Do total de quase cinco mil pessoas impedidas de entrar, a grande maioria (2.618) viu a sua entrada recusada por não ter visto ou por o visto ter caducado. Ou ainda por não apresentarem motivos válidos que justifiquem a entrada no país (1.848).

Pedidos de asilo aumentaram, especialmente os feitos por cidadãos do continente americano

Depois de uma descida em 2018, em 2019 voltou a registar-se um aumento dos pedidos de asilo: foram feitos 1.849, um aumento de 45,3%. Do total, 73,1% dos pedidos foram apresentados por homens e 87,3% dos requerentes tinham menos de 40 anos de idade. Quanto à origem dos requerentes, o continente Africano foi o mais representativo (76,7%), seguido do americano (8,7%) e do asiático (7,4%). No entanto, foi o continente americano a registar uma grande subida de 56,3%.

“Portugal tem participado no acolhimento voluntário de migrantes resgatados em operações de salvamento realizadas no Mediterrâneo, por barcos humanitários, e desembarcados em Malta e em Itália”, lembra o SEF. E, em 2019 Portugal acolheu 100 requerentes de proteção internacional: 52 a partir de Malta e 48 de Itália. “Destacam-se enquanto nacionalidades mais representativas: Somália (17), Nigéria (15), Sudão (11), Costa do Marfim (8), Mali (8), República da Guiné (7), Eritreia (6), Camarões (6), Guiné-Bissau (5), Egito (4), Senegal (4)”, lê-se no RIFA.

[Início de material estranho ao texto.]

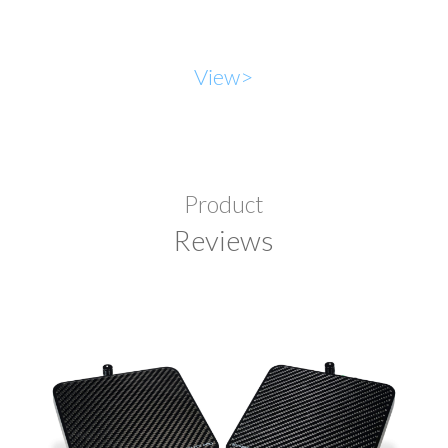
View>
Product
Reviews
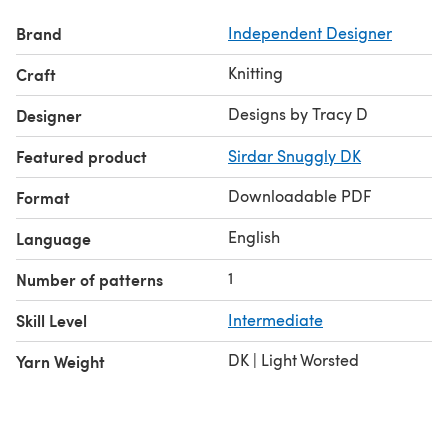
Brand
Independent Designer
Knitting
Craft
Designs by Tracy D
Designer
Featured product
Sirdar Snuggly DK
Downloadable PDF
Format
English
Language
1
Number of patterns
Skill Level
Intermediate
DK | Light Worsted
Yarn Weight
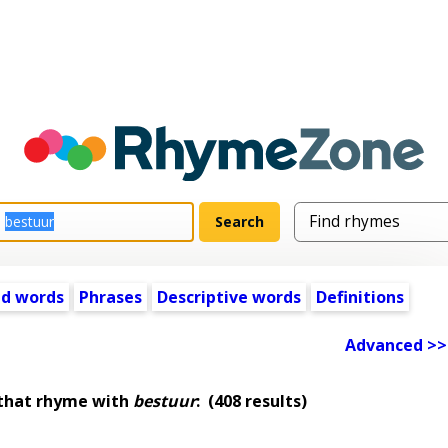
ed words
Phrases
Descriptive words
Definitions
Advanced >>
 that rhyme with
bestuur
:
(408 results)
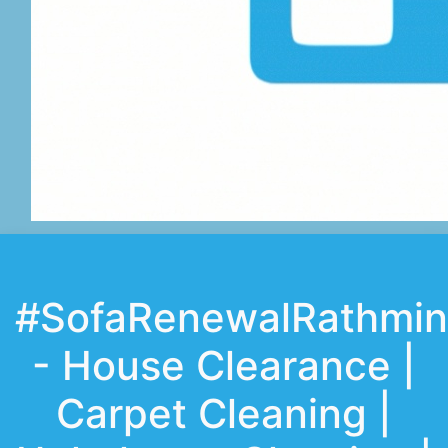
#SofaRenewalRathmin
- House Clearance |
Carpet Cleaning |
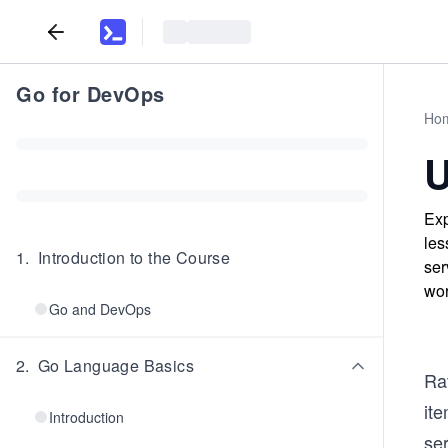
Go for DevOps
Ho
U
Exp
les
1
.
Introduction to the Course
ser
wor
Go and DevOps
2
.
Go Language Basics
Rat
it
Introduction
se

Durante o ano de 2019, foram registados 46 pedidos de asilo de menores não acompanhados — mais dez do que no ano anterior. O que inverte a tendência de diminuição que se vinha a registar desde 2017.

Já o número de estatutos de refugiado concedidos diminuiu, passando de 286 para 183 — uma descida de 36%. Do total, predominam os cidadãos provenientes de países asiáticos.